Likewise, the World Bank has given India a score of 4.3 out of 100 for the indicator ‘post-filing index’, which is based on components such as the time to comply with VAT or GST, corporate income tax audit.

The Department of Industrial Policy and Promotion (DIPP) report says the methodology used for calculation of time taken to revise a corporate tax return appears to be incorrect, as in India filing of corporate returns and tax payments are fully electronic.

The report says that this—the poor rankings on the 'post-filing index-- grossly overstated, needs to be contested and corrected by World Bank.

"The measurement based on the methodology adopted for calculation of time taken to amend/revise a corporate tax return appears to be incorrect...In India, filing of the corporate return and for tax payment is completely electronic.

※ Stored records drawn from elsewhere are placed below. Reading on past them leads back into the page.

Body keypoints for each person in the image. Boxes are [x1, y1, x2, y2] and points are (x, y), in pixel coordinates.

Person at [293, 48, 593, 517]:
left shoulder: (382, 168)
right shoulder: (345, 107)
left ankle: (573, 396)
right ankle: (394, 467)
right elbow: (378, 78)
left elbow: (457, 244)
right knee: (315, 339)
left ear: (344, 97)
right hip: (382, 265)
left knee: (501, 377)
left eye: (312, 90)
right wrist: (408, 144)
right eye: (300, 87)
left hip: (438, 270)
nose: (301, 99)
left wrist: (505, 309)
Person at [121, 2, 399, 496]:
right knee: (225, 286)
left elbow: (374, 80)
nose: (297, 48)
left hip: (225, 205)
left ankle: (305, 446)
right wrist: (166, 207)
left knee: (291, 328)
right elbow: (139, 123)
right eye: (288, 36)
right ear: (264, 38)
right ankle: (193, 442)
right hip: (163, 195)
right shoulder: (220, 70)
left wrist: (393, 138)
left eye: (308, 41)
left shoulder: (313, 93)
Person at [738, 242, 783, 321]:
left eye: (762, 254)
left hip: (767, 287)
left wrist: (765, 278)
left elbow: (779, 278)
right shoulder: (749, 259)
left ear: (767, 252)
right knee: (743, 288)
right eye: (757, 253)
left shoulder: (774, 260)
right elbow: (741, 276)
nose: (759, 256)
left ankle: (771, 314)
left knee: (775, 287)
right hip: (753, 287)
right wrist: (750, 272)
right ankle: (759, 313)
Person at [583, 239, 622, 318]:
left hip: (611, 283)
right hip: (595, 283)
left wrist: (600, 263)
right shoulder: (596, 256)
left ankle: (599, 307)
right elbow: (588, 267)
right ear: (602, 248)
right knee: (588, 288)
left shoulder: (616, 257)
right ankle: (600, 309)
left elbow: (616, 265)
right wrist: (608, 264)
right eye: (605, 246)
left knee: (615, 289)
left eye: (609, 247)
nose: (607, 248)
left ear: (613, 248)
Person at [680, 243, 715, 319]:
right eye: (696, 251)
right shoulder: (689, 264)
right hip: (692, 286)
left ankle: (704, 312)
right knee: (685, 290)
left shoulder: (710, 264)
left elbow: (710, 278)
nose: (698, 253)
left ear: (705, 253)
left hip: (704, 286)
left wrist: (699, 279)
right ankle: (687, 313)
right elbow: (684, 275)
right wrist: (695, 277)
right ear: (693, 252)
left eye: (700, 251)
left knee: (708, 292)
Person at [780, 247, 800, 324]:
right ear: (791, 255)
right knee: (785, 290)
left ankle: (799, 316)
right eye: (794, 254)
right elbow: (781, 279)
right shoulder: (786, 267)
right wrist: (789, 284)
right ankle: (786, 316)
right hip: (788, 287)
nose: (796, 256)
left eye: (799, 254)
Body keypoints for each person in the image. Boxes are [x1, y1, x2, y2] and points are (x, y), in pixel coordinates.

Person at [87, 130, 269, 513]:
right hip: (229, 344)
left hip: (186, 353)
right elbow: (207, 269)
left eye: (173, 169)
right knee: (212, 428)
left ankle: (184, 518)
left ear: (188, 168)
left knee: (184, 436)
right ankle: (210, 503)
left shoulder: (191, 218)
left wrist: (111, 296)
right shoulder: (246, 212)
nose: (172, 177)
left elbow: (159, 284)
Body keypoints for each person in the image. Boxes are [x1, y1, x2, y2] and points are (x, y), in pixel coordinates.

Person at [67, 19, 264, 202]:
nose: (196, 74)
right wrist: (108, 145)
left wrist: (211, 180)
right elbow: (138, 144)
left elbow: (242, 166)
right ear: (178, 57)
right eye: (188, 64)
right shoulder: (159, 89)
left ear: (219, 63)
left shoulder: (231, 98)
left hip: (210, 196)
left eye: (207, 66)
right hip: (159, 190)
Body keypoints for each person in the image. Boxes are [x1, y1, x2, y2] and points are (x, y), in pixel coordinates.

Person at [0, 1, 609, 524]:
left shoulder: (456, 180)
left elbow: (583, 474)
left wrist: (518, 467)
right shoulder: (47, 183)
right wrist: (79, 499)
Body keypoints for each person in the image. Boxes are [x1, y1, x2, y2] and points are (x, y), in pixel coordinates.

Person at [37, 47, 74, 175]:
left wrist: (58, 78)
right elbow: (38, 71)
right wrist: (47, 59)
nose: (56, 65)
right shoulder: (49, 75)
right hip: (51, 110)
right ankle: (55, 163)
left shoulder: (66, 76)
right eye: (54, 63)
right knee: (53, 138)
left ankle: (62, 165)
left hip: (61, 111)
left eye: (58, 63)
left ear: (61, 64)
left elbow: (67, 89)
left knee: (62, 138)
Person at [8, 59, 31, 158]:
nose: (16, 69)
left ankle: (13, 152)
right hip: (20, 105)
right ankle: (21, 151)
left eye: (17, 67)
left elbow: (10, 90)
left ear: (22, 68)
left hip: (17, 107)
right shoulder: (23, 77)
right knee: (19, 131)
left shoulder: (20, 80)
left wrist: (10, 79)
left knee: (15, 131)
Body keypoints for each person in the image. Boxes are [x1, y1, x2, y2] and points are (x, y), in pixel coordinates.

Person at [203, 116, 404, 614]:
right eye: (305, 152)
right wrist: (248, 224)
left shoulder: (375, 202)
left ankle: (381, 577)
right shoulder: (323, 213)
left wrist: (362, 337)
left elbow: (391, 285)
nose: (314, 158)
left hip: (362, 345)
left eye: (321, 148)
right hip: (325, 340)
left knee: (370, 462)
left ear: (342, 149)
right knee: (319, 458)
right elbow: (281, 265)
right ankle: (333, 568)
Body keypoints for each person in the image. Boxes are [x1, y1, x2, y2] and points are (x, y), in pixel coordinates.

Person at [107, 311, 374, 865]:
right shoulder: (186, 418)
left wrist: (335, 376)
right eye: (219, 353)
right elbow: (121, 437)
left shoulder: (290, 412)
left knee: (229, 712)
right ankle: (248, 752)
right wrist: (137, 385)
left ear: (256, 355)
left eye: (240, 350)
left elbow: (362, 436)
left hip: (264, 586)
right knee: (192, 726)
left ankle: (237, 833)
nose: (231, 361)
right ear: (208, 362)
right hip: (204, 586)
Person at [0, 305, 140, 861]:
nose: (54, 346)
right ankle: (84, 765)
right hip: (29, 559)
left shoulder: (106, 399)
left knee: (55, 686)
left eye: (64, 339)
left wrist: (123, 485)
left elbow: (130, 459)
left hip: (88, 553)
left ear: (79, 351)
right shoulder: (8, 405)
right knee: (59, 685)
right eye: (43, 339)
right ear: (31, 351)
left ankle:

Therefore, this time is grossly overstated and needs to be corrected by World Bank," DIPP said.

Similarly, in case of labour taxes, it does not take 24 hours (as concluded by the World Bank), but 4 hours to collate data from accounting records to prepare details of Employee's Provident Fund (EPF).

The  DIPP has asked survey respondents to carefully consider certain issues and analysis that will make India's ranking better in the parameters, particularly "payment of taxes", thereby, improving India’s overall ease of doing business rank.

April is crucial as contributors (such as lawyers, accountants, judges, who use government services) begin their survey for the making of the World Bank’s Doing Business report, which will be published later this year, a senior government official told Moneycontrol.

The Narendra Modi-government, which has vowed to remove red-tape, eliminate procedural delays and turn India into a sought-after investment destination, has set a target of leapfrogging to a rank of above 50 in the doing business report in the near future.

Business leaders often cite energy shortages and land problems to arbitrary tax laws and archaic labour rules as among the key hurdles that make investors shy away from India, which otherwise should count as one of the most attractive markets in size and scale.

The World Bank every year publishes its "Doing Business" report that ranks 190 countries on how easy it is for companies in terms of doing business, as well as following certain regulations based on ten parameters such as starting a business, getting electricity, dealing with construction permits, getting credit, paying taxes, protecting minority investors, resolving insolvency and more.

A high ease of doing business rank implies that the regulatory environment is more conducive in the country, for beginning as well as continuing operations of an organisation.

New Zealand bagged the top slot in the ease of doing business index last year, followed by Singapore and Denmark.